_Document extract_:
▼▼▼

TULSIDAS KURUVANKA, M.D., ET AL., AND
IKEDINOBI U. ENI, M.D., ET AL.,
Appellees.
______________________________________
On Appeal from the 113th Judicial
District Court of Harris County, Texas
BRIEF OF APPELLEES, TULSIDAS KURUVANKA, M.D. AND
NORTHWEST HOUSTON CARDIOLOGY, P.A.
TO THE HONORABLE JUSTICES OF THE COURT OF APPEALS:
Come now, TULSIDAS KURUVANKA, M.D. AND NORTHWEST
HOUSTON CARDIOLOGY, P.A. (“Dr. Kuruvanka”), Appellees herein and
submit this Brief. In support of their request that this court affirm the trial court’s
order granting Appellees’ Motion for Summary Judgment in this matter, Appellees
respectfully show the Court the following:
1
STATEMENT OF THE CASE
Nature of the Case. This is a healthcare liability claim governed by Chapter
74 of the Texas Civil Practice and Remedies Code that involves medical care
rendered to Shan Kovaly at Houston Northwest Medical Center by Drs. Kuruvanka
and Eni, respectively. (CR 5-6). Mr. Kovaly sued Dr. Kuruvanka, and other
healthcare providers, claiming negligent care by them caused him harm. (CR 7)
Trial Court Proceedings. Mr. Kovaly filed suit on November 11, 2014 in
Harris County, Texas. (CR 3-10) In February 2015, Dr. Kuruvanka filed a Motion
for Summary Judgment claiming Mr. Kovaly’s suit was barred by the Statute of
Limitations. (CR 35-45) The trial court granted Dr. Kuruvanka’s Motion for
Summary Judgment as well as a similar motion by the Eni defendants. (CR 103)
Mr. Kovaly then filed this appeal. (CR 108-109)
2
REQUEST FOR ORAL ARGUMENT
Pursuant to Rule 39.1 of the Texas Rules of Appellate Procedure, Appellees
Tulsidas Kuruvanka, M.D. and Northwest Houston Cardiology, P.A. respectfully
request an oral argument in this case.
3
STATEMENT OF JURISDICTION
The appeal of this case is from a final order that disposes of all of Mr.

▲▲▲

_Given data_:
▼▼▼

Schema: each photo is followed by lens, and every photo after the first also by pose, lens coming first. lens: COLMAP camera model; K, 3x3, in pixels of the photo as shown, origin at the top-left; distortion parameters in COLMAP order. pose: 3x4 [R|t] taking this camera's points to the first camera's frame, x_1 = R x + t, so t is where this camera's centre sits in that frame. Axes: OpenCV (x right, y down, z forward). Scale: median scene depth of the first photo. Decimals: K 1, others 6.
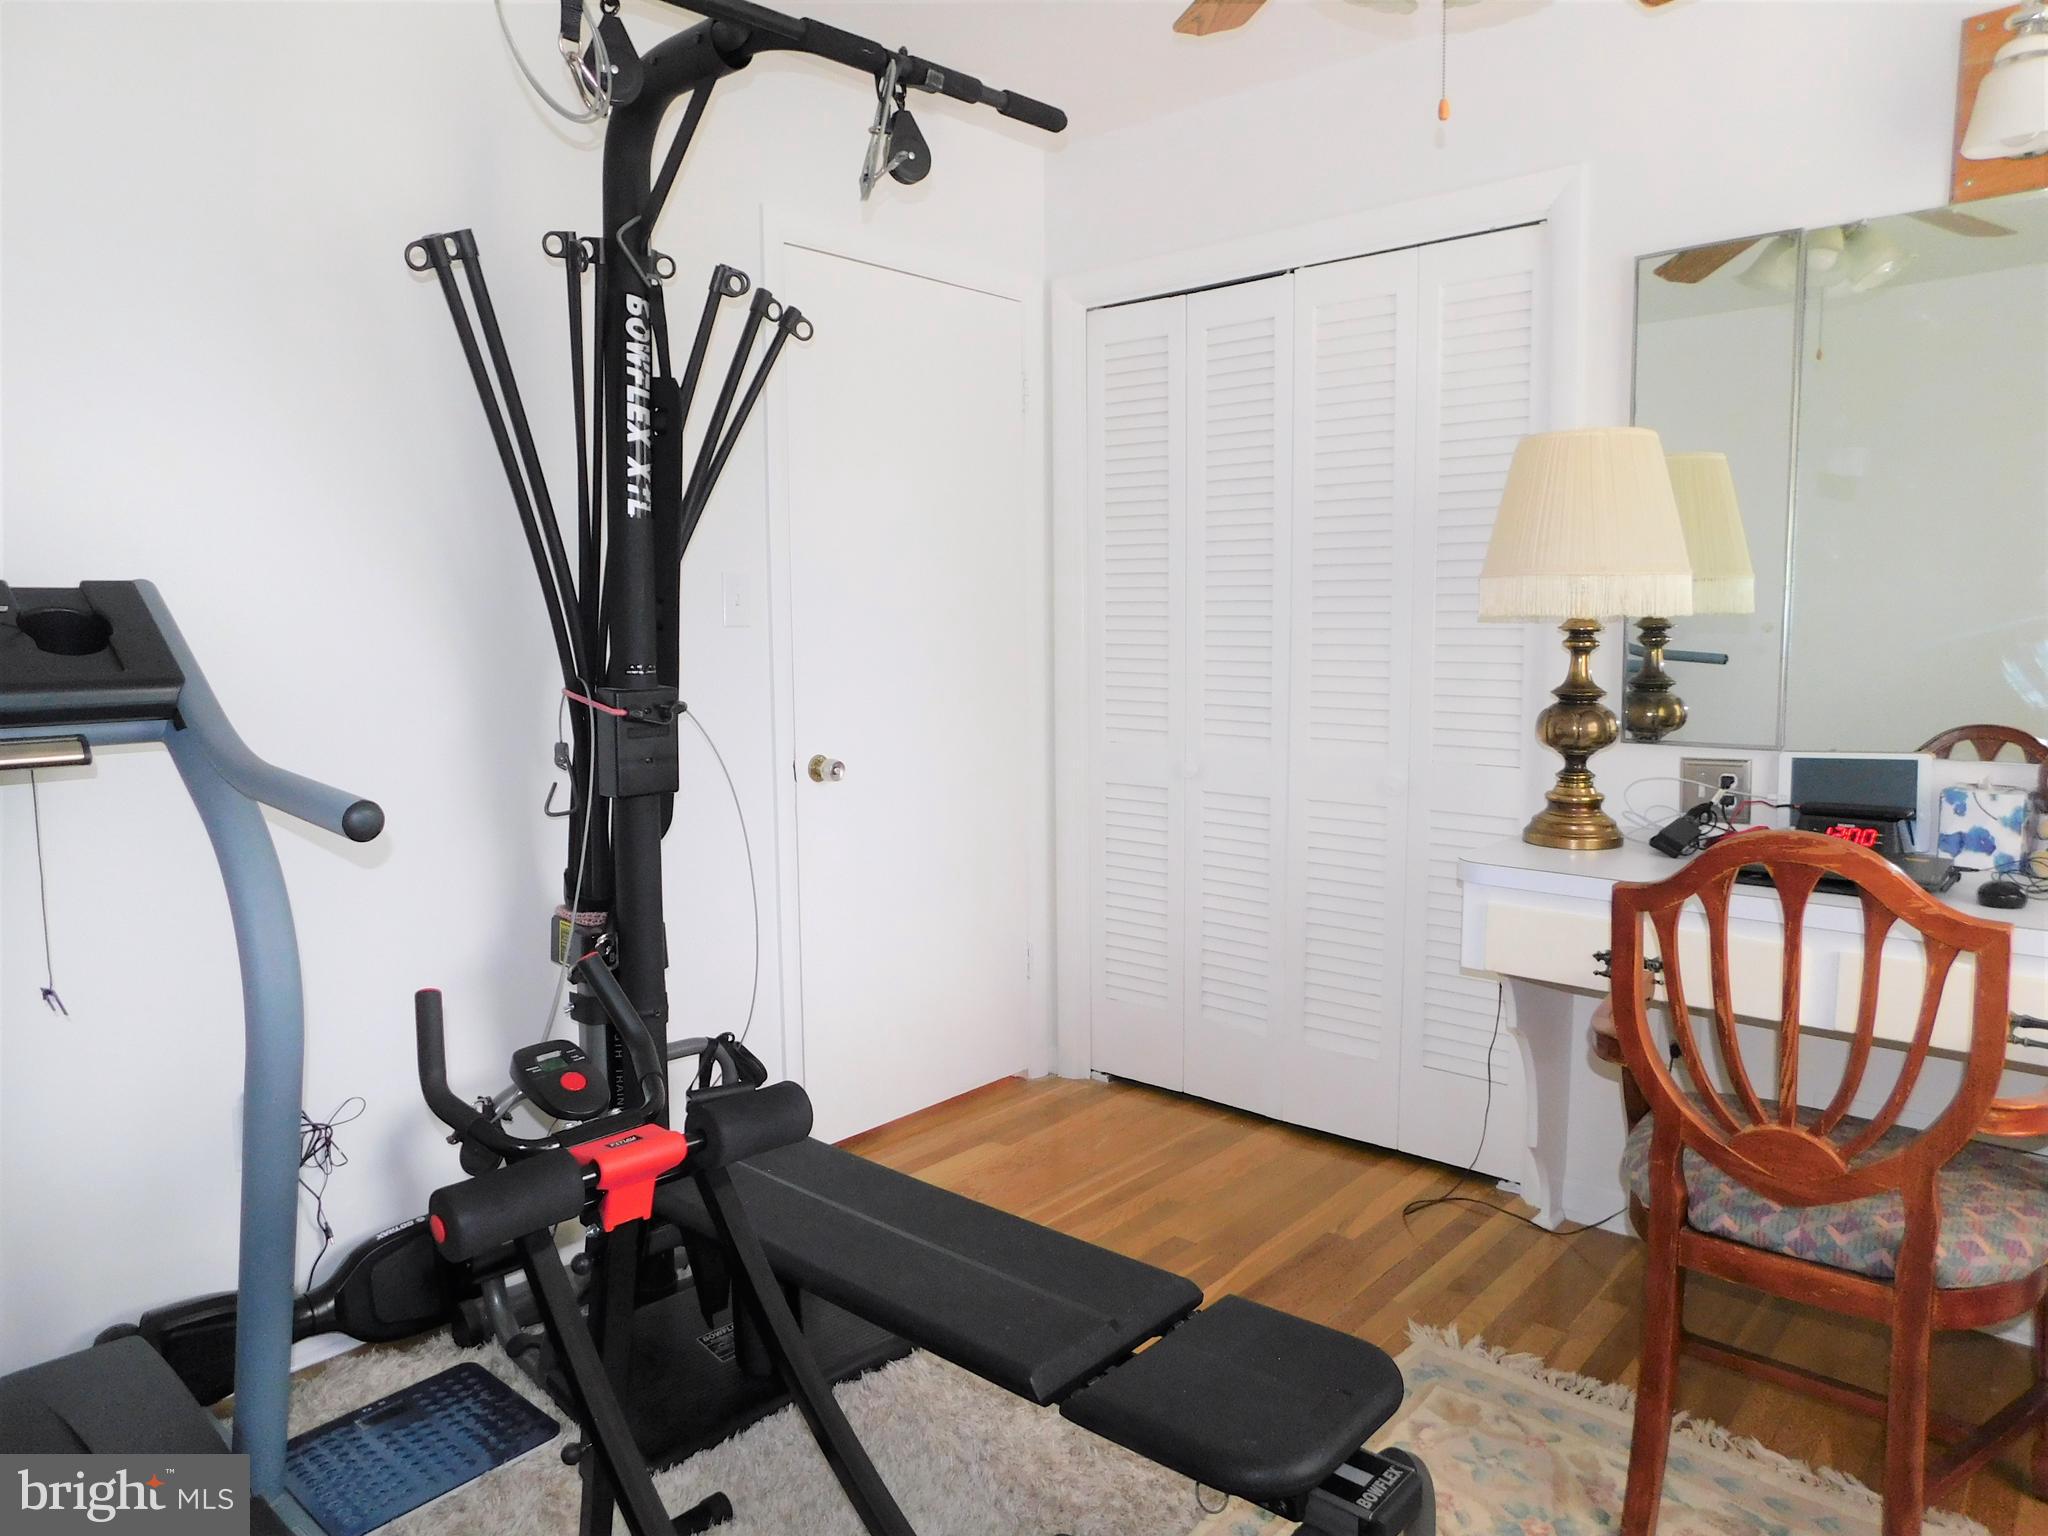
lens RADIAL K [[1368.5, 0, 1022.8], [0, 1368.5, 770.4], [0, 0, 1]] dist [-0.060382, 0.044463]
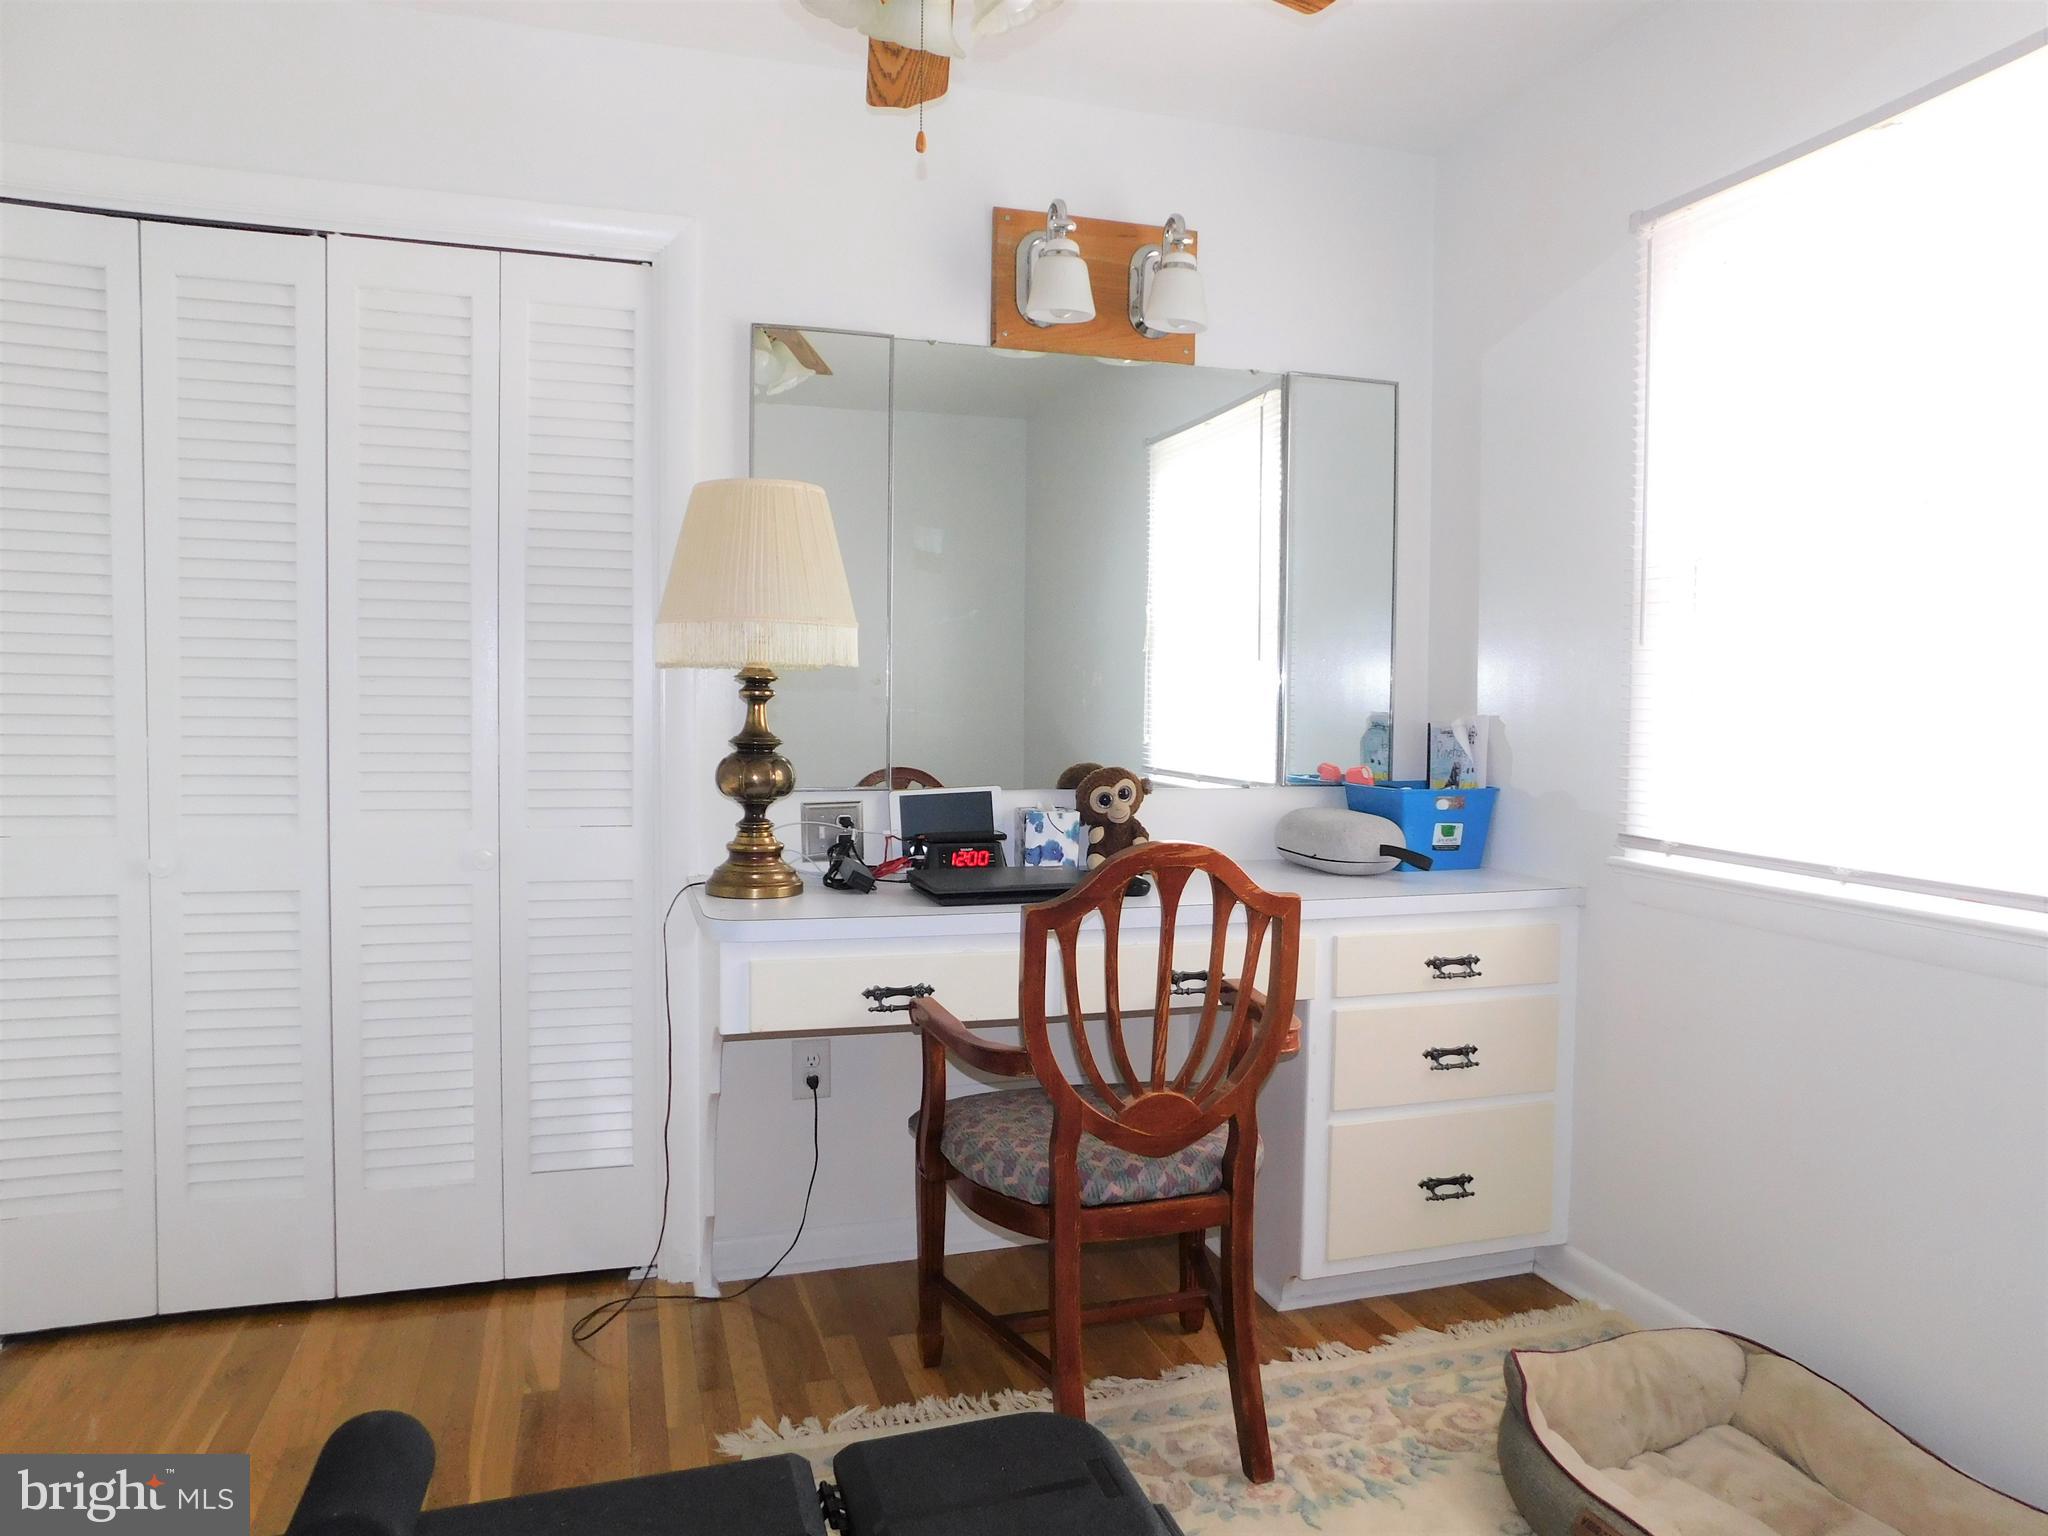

▲▲▲

_Parts of the exercise_:
1. For each statement, say yes or no according to the brief excerpt, and quote the words that decide it: (a) Mr. Kovaly filed suit in Harris County in November 2014; (b) Dr. Kuruvanka filed the Motion for Summary Judgment in March 2015; (c) the appellees request oral argument under Rule 39.1 of the Texas Rules of Appellate Procedure.
2. Please repeat the brief excerpt word for word, everything from "Trial Court Proceedings." down to "defendants. (CR 103)".
Answer from the brief excerpt only, not from the material.

_Answers provided_:
1.
(a) Yes: "Mr. Kovaly filed suit on November 11, 2014 in Harris County, Texas."
(b) No: "In February 2015, Dr. Kuruvanka filed a Motion for Summary Judgment"
(c) Yes: "Pursuant to Rule 39.1 of the Texas Rules of Appellate Procedure, Appellees Tulsidas Kuruvanka, M.D. and Northwest Houston Cardiology, P.A. respectfully request an oral argument in this case."

2.
Trial Court Proceedings. Mr. Kovaly filed suit on November 11, 2014 in
Harris County, Texas. (CR 3-10) In February 2015, Dr. Kuruvanka filed a Motion
for Summary Judgment claiming Mr. Kovaly’s suit was barred by the Statute of
Limitations. (CR 35-45) The trial court granted Dr. Kuruvanka’s Motion for
Summary Judgment as well as a similar motion by the Eni defendants. (CR 103)